One of the primary reasons for this change is the rapid growth of S Pass and Work Permit holders within the services sector. Rising at a rate of roughly 3 percent per year, S Pass growth in 2018 was the highest it’s been in five years — a trend that the government believes is unsustainable.

Significance of the changes for employers

Once these policy changes go into effect, employers will not be able to renew S Passes or Work Permits for foreign workers if they have exceeded the newly revised limits. However, in the event the number of S Pass or Work Permit holders does exceed the newly allotted limit, companies will be able to retain the foreign employees until their permits expire.

Because affected firms may need to begin hiring more local manpower, they may need to invest in the retraining of employees while simultaneously working to revamp processes and redesign jobs.

To help firms adjust to the new policies, the Government has decided extend and enhance several support programs, including the Enterprise Development Grant (EDG) and the Productivity Solutions Grant (PSG), among others. Both the EDG and PSG will be extended through March 31, 2023, and will continue to provide enterprises with up to 70 percent government funding.

Will this change affect your business?

Because these changes only affect the services sector, it’s important to know whether or not your company falls under this umbrella.
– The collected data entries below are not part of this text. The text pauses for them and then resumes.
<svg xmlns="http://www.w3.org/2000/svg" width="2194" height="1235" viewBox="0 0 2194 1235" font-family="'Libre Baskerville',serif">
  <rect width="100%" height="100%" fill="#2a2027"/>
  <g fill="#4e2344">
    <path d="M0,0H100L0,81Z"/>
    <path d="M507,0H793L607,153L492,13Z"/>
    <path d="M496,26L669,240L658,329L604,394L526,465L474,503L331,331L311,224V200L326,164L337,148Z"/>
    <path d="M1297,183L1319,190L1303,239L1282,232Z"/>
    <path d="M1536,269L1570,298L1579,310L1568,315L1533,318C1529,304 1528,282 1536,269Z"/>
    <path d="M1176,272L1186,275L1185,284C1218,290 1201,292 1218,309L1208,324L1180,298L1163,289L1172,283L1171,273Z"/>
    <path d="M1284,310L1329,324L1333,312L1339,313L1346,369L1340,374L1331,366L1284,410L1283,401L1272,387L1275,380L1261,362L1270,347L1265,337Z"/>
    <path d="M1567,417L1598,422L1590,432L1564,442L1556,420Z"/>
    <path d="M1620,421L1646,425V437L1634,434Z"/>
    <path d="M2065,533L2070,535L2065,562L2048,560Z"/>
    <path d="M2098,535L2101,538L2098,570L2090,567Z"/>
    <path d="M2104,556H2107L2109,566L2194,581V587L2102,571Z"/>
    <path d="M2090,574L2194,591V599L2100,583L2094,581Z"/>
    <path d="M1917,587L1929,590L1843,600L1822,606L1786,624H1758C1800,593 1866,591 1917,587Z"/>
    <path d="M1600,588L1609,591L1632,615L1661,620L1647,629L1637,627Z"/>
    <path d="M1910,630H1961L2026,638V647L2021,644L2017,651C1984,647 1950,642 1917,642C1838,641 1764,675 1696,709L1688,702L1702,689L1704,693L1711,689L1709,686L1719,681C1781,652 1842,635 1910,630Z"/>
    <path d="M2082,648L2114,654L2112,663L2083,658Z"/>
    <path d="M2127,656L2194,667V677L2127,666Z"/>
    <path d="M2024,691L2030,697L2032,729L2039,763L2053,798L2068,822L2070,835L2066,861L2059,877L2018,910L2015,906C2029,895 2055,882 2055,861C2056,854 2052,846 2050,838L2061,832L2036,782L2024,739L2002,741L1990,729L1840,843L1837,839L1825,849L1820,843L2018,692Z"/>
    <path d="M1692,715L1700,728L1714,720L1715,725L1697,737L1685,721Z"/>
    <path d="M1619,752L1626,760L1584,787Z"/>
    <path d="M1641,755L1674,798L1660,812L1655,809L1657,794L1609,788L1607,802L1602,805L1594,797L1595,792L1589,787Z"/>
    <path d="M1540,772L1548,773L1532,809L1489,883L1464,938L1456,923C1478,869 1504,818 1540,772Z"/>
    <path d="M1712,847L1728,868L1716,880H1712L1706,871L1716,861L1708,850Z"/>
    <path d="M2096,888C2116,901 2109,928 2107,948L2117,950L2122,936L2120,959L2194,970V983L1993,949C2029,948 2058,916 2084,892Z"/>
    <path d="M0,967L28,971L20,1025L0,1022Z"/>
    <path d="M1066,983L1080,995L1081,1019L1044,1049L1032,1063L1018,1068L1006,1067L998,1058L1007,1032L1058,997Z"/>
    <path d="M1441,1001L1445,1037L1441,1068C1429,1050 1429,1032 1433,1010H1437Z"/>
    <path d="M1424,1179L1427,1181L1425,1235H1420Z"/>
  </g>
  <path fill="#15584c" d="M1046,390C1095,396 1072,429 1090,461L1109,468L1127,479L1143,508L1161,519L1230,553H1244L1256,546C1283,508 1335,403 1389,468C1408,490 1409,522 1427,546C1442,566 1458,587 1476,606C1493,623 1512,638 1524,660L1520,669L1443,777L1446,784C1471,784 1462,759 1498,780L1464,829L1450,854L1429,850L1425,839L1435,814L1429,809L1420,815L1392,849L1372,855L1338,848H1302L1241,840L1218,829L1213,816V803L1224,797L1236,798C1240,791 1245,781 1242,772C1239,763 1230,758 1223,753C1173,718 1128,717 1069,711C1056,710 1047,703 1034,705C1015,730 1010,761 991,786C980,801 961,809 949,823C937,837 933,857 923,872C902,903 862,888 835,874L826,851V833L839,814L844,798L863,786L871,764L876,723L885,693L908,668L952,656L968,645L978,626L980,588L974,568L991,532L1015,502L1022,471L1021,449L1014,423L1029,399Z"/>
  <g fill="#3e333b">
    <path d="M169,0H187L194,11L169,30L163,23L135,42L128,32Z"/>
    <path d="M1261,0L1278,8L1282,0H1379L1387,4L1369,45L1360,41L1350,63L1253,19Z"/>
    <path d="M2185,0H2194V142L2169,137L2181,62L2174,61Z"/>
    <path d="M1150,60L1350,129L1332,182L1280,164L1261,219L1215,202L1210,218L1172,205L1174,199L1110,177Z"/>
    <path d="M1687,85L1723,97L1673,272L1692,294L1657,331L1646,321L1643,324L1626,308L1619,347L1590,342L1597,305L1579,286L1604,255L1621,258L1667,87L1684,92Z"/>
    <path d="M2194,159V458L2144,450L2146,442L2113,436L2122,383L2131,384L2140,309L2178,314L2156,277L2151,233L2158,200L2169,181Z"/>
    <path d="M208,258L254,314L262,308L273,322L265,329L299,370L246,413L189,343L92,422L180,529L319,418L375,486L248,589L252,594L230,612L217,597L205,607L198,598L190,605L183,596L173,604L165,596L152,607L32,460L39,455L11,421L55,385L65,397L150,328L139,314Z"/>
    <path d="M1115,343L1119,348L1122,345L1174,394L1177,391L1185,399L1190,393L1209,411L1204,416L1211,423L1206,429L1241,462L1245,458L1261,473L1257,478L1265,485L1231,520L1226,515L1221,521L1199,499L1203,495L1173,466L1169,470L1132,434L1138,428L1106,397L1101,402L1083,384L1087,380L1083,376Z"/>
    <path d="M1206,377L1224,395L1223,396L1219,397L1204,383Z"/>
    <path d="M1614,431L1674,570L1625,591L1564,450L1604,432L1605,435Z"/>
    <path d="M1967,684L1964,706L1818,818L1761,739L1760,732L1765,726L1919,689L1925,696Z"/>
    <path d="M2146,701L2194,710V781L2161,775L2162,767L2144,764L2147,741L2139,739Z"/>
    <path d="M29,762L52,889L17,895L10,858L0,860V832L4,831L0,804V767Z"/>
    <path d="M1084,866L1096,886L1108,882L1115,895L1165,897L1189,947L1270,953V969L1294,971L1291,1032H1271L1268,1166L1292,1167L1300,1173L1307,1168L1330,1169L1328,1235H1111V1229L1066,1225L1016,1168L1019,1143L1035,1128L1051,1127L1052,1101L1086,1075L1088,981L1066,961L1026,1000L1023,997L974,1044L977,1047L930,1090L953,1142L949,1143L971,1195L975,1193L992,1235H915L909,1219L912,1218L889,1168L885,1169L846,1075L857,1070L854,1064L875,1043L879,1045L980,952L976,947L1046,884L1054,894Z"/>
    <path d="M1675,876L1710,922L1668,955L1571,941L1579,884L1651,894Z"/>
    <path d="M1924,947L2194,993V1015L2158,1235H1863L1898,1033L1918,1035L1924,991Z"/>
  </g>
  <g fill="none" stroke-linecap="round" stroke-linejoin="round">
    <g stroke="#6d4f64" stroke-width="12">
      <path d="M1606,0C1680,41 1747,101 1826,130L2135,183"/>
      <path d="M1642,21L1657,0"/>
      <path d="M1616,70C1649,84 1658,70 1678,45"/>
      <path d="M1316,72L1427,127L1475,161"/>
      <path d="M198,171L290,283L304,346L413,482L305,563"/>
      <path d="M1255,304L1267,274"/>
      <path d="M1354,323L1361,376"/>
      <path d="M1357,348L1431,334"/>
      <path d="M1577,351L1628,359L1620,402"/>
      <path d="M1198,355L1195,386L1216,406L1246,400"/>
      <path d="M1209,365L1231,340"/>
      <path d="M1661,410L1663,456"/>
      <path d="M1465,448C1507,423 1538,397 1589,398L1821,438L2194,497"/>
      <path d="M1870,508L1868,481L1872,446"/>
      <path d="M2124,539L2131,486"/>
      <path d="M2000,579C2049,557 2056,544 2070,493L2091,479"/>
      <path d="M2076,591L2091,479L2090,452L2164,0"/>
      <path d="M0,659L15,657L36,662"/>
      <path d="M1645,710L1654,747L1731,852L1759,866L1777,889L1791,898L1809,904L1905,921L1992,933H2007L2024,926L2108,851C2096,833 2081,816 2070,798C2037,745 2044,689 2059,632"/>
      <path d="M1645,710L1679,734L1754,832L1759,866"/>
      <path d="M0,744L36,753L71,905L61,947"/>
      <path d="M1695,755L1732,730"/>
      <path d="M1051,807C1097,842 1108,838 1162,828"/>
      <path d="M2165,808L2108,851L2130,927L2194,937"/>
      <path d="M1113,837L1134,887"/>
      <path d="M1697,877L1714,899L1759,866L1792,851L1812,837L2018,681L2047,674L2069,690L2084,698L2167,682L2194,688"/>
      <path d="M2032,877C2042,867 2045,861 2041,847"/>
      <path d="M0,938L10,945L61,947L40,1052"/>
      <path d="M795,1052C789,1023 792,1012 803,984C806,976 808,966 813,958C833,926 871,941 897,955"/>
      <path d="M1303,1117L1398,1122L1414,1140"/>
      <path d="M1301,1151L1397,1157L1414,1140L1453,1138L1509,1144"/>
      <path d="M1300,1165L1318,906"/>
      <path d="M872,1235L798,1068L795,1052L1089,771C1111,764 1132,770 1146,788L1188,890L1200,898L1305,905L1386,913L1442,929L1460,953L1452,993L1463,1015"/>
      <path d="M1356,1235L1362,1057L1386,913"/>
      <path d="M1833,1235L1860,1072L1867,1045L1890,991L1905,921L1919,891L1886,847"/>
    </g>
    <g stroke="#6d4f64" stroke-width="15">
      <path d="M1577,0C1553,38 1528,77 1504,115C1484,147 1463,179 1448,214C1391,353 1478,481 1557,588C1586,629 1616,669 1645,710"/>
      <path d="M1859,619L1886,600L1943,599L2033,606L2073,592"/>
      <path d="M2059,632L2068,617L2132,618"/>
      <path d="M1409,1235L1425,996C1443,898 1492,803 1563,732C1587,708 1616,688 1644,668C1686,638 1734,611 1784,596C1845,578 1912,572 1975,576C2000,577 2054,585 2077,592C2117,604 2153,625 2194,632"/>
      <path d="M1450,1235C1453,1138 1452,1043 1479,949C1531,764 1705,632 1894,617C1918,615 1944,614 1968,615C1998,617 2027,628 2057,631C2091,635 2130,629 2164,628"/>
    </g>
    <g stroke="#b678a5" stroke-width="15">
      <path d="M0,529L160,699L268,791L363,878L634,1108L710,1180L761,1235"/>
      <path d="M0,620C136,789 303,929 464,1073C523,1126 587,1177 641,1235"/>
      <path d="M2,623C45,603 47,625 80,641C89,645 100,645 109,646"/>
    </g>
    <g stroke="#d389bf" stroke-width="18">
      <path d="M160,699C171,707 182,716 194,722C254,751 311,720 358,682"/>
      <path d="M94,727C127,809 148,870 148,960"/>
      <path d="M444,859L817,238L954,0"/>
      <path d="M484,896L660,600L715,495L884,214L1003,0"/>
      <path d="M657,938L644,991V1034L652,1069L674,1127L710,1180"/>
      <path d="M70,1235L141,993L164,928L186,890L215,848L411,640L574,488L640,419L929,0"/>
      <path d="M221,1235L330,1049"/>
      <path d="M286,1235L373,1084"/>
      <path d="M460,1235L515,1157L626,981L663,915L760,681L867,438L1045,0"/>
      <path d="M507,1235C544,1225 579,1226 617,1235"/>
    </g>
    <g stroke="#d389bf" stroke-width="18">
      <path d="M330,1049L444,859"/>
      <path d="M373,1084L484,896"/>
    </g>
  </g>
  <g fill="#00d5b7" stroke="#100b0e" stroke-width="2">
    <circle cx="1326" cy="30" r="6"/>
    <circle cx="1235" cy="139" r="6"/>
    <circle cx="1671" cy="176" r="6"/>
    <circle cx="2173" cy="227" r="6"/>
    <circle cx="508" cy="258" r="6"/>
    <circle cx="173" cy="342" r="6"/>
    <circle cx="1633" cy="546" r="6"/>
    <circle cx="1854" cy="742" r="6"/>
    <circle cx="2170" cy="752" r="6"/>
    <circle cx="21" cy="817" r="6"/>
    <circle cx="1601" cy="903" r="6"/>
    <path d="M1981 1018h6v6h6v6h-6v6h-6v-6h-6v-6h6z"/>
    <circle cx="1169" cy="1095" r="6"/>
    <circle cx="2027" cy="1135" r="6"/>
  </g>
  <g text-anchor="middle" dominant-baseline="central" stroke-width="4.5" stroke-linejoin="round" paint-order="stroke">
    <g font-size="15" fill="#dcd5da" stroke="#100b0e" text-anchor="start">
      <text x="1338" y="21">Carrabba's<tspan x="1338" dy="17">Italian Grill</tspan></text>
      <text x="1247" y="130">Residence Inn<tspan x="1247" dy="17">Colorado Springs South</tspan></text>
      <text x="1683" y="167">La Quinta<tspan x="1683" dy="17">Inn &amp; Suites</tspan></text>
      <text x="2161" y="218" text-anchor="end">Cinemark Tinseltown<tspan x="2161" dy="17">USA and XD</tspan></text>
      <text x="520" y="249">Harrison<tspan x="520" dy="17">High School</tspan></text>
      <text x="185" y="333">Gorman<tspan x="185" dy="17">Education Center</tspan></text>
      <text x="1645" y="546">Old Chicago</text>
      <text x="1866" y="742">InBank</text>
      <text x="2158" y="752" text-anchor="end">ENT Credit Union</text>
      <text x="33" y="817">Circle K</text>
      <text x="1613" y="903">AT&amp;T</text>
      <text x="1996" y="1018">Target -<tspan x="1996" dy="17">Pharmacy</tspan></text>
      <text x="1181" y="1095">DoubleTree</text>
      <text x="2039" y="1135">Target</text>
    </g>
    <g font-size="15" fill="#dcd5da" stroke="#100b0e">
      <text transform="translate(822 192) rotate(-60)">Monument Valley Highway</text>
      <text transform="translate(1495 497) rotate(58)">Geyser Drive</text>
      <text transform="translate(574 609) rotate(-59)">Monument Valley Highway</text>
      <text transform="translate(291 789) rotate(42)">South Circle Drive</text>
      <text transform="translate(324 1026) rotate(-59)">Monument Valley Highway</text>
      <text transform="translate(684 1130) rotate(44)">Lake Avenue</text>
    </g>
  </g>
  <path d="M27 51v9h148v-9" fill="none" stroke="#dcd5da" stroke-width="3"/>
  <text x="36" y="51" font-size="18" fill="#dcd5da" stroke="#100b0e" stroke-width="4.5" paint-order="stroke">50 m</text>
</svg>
A company is considered part of the services sector if it has registered any of the following as its principle business activity:

  • Finance, insurance, real estate and business services
  • Transport, storage, and communications services
  • Commerce (retail and wholesale trade)
  • Community, social and personal services (excluding domestic workers)
  • Hotels, restaurants, coffee shops, food courts and other approved food establishments (excluding food stalls or hawker stalls)
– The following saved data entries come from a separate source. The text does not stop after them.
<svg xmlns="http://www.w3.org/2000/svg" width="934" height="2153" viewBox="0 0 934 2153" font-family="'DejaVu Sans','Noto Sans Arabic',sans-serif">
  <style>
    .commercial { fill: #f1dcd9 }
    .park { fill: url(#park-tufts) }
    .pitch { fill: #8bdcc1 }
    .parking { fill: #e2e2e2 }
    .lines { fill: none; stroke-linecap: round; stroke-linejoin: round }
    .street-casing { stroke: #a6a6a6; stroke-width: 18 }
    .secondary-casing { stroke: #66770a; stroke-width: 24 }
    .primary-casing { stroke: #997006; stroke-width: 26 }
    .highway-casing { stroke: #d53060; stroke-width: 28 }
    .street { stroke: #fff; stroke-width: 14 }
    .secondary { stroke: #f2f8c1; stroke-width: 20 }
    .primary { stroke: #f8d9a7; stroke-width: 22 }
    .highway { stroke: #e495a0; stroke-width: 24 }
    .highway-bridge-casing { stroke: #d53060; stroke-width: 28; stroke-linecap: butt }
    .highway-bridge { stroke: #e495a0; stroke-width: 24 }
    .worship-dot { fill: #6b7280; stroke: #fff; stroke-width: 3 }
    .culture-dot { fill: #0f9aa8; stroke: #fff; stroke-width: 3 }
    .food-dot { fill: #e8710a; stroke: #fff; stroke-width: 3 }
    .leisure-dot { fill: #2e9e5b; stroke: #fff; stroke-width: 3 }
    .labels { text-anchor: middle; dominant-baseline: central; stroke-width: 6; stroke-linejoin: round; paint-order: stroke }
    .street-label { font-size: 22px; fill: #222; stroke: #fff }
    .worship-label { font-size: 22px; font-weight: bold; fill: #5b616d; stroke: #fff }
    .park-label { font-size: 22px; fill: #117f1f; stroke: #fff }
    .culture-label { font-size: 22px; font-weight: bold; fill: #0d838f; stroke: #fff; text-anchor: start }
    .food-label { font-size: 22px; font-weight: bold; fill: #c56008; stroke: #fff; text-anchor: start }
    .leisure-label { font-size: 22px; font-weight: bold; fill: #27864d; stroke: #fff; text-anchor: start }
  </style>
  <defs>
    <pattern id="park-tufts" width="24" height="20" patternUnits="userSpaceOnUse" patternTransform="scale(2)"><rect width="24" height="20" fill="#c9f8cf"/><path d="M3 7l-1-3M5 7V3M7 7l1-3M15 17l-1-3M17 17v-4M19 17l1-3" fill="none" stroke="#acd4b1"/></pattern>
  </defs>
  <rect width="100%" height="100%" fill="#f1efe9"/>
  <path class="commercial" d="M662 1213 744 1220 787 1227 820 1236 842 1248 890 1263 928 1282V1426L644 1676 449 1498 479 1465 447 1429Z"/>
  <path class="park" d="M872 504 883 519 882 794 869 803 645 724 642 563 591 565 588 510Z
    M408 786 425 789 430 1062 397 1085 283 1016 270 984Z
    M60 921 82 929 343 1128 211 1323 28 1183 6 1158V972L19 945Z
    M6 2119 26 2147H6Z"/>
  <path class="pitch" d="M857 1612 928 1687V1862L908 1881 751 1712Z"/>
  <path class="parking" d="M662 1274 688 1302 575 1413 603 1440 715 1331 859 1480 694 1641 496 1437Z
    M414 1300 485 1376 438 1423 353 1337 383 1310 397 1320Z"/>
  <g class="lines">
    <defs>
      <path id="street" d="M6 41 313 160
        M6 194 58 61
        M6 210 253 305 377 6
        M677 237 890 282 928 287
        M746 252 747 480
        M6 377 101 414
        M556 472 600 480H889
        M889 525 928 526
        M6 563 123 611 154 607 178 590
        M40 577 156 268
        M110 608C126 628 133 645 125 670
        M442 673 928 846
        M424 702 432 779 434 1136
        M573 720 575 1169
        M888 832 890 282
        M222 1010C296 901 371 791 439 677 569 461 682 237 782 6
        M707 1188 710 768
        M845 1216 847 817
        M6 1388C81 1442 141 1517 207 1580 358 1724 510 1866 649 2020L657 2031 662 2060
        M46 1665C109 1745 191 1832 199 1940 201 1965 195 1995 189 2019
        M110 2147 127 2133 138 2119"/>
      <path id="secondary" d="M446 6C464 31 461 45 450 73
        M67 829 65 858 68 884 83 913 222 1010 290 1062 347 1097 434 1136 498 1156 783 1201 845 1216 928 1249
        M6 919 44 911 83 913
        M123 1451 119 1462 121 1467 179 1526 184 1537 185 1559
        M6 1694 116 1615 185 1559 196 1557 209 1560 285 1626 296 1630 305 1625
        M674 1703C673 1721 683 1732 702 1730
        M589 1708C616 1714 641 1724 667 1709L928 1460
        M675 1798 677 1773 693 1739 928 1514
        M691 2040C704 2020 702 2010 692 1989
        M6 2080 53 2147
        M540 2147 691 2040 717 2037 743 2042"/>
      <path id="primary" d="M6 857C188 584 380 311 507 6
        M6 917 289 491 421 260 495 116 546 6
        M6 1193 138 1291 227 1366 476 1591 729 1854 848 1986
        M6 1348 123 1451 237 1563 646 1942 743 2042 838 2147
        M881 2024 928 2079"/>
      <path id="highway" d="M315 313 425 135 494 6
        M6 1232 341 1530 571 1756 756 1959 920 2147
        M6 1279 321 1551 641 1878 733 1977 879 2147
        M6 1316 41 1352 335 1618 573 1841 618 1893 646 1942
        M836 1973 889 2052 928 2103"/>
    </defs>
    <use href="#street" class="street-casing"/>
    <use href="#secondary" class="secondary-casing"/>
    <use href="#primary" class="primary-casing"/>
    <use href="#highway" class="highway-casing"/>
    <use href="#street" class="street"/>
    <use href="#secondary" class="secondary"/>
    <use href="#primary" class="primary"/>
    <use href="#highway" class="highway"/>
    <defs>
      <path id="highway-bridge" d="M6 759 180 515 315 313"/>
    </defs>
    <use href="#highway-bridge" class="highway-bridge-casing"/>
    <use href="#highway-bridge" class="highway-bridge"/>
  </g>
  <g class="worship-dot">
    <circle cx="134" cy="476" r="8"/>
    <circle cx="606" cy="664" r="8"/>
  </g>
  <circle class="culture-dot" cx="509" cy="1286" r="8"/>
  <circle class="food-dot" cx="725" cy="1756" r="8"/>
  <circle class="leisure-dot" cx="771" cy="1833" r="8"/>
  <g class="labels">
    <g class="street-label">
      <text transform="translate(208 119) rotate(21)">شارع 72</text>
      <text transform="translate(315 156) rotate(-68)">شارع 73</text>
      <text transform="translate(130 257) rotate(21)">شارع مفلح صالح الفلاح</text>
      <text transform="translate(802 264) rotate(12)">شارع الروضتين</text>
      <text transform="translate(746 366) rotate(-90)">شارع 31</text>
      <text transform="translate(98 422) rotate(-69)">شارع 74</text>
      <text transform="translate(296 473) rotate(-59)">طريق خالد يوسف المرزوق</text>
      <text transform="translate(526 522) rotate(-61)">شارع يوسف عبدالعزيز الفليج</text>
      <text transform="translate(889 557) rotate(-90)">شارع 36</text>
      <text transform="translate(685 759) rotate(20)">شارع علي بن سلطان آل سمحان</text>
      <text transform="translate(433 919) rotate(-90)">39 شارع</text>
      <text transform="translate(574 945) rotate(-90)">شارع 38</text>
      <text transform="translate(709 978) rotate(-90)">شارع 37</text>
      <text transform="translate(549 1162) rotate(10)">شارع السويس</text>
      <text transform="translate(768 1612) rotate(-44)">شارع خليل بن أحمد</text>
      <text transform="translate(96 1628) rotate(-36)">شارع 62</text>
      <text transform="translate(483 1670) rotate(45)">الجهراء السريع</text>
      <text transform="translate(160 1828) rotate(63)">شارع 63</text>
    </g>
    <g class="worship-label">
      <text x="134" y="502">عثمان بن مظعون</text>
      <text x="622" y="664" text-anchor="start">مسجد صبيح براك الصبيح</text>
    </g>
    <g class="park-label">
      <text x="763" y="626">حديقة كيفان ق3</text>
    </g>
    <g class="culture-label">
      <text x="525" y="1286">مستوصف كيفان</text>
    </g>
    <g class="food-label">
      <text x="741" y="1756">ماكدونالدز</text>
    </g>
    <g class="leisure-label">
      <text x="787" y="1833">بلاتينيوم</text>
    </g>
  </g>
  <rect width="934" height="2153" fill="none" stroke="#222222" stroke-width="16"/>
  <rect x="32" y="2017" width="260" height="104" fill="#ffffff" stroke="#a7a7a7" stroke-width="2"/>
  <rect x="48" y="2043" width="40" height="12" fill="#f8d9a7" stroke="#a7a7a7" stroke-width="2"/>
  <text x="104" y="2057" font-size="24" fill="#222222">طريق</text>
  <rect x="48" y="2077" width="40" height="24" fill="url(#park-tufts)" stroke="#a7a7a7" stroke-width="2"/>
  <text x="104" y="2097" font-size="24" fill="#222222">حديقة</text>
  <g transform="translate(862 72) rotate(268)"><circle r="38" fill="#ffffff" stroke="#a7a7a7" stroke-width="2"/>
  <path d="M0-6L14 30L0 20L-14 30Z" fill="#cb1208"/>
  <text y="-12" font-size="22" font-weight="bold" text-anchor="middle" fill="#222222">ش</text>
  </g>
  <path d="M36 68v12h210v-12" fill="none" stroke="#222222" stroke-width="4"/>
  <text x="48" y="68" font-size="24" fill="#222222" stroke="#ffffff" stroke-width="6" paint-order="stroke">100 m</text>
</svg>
It is likely that the government will continue to tighten the foreign worker ratio in other sectors in the coming years. The last reduction took place in 2013, and was due in large part to a public outcry over immigration as the cause for overcrowding and high living costs.

Employers should also note that Singapore authorities are not simply focused on lower-level positions in the service industry. One Singapore lawmaker suggested after the budget speech that “the S Pass system be structured such that companies that have more local workers at mid- to high-wage levels and are able to demonstrate a high value contribution to the economy be given more S Passes.”

As the primary reason for the workforce-quota adjustment is to promote “good jobs and opportunities” for Singaporeans, the government may in the future also adjust quotas for higher-level workers who hold Employment Passes.